(Provided text begins)

Paper ID:184
Title:Robust Logistic Regression and Classification
Current Reviews

Submitted by Assigned_Reviewer_39

Q1: Comments to author(s). First provide a summary of the paper, and then address the following criteria: Quality, clarity, originality and significance. (For detailed reviewing guidelines, see http://nips.cc/PaperInformation/ReviewerInstructions)
The authors consider logistic regression when the data are contaminated with outliers. No assumptions are made on the outliers, they need not even follow any distribution, which can happen for example when a video is corrupted by sensor errors.

The authors provide an innovative algorithm, RoLR, and provide performance guarantees. The algorithm is simple to describe but uses sophisticated ideas, and the mathematics behind the performance guarantees is impressive. The simulations are promising.
Specific comments:
L135: Why does $\beta^*$ have unit length?
Line 157: X_i is p-dimensional, so how is the square and the absolute value defined?

The paper is of high quality and clearly written. It is to be seen how the method will perform for real data, but regardless of this the theoretical advance is important.

Q2: Please summarize your review in 1-2 sentences
The paper is innovative and the mathematics is of high quality.

Submitted by Assigned_Reviewer_44

Q1: Comments to author(s). First provide a summary of the paper, and then address the following criteria: Quality, clarity, originality and significance. (For detailed reviewing guidelines, see http://nips.cc/PaperInformation/ReviewerInstructions)
The manuscript proposes a new method for robust logistic regression with a focus on dealing with outliers with high leverage. Outliers are assumed to come from an arbitrary and unknown distribution, but the number of outliers is assumed to be known ahead of time, which is a theoretically convenient, but practically slightly more troubling assumption.

The method is based on maximising the sum of y*x'beta, but only summed over the observations which contribute in absolute terms the least to the objective function, thus outliers with large leverage are excluded. This can be elegantly translated into a linear programming problem.

(Provided text ends)
(Extracted data begins)

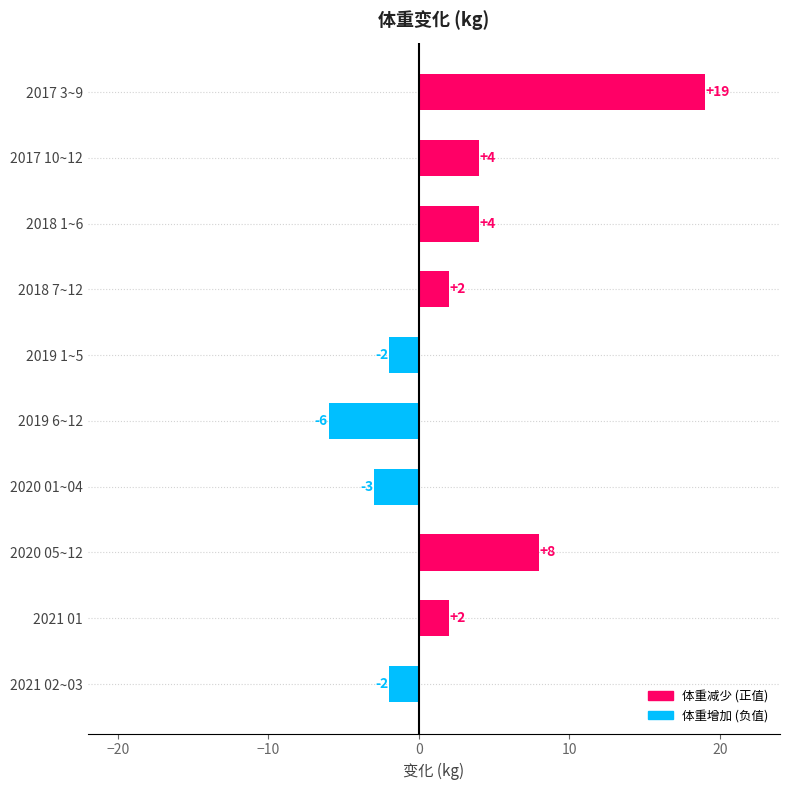

The value at 2021 02~03 is -4. True or false?

False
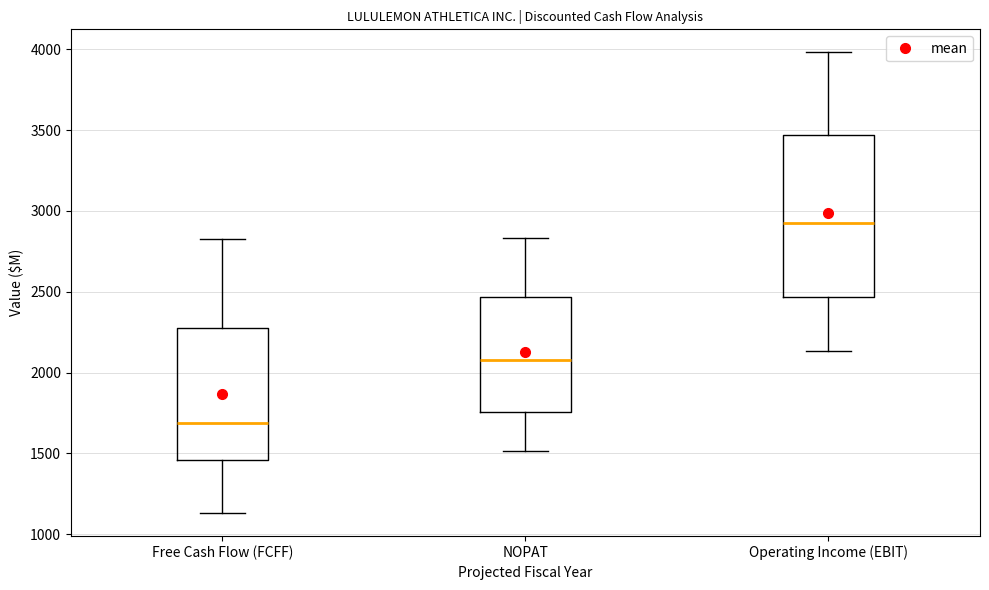

Comparing the boxes themselves (not the whiskers), which one is the tallest?

Operating Income (EBIT)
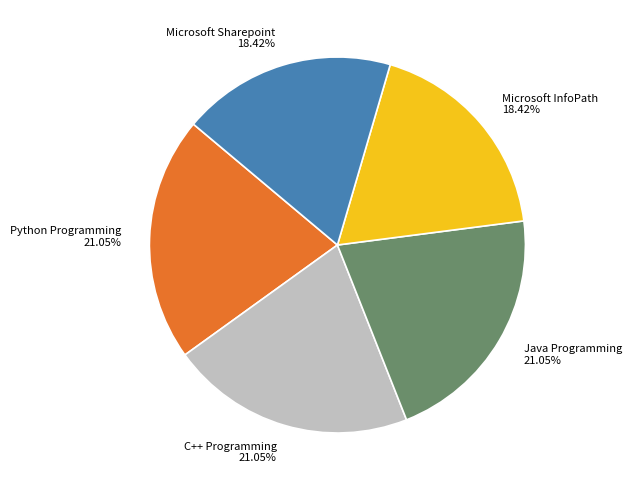

Count the number of slices in the pie.

5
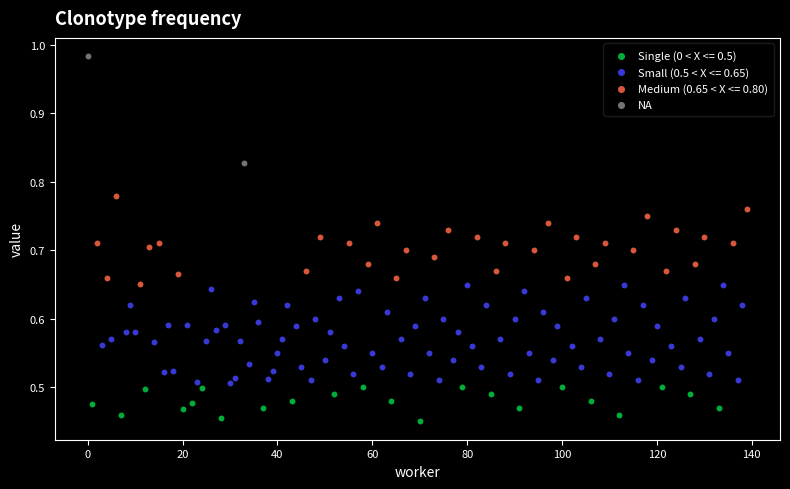

What are all the series names shown in the legend?

Single (0 < X <= 0.5), Small (0.5 < X <= 0.65), Medium (0.65 < X <= 0.80), NA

(Extracted data ends)

* Requirement A: According to the paper reviews, what does the second reviewer say the robust logistic regression method assumes is known ahead of time?
* Requirement B: Decide whether each statement agrees with the paper reviews. Give yes or no, and quote the text's deciding words. (i) The first reviewer states that the outliers are assumed to follow some distribution. (ii) The second reviewer describes the method as summing y*x'beta over all observations. (iii) The first reviewer calls the simulations promising.

* Exercise solution A: The number of outliers.

* Exercise solution B:
(i) No: "they need not even follow any distribution"
(ii) No: "but only summed over the observations which contribute in absolute terms the least to the objective function"
(iii) Yes: "The simulations are promising."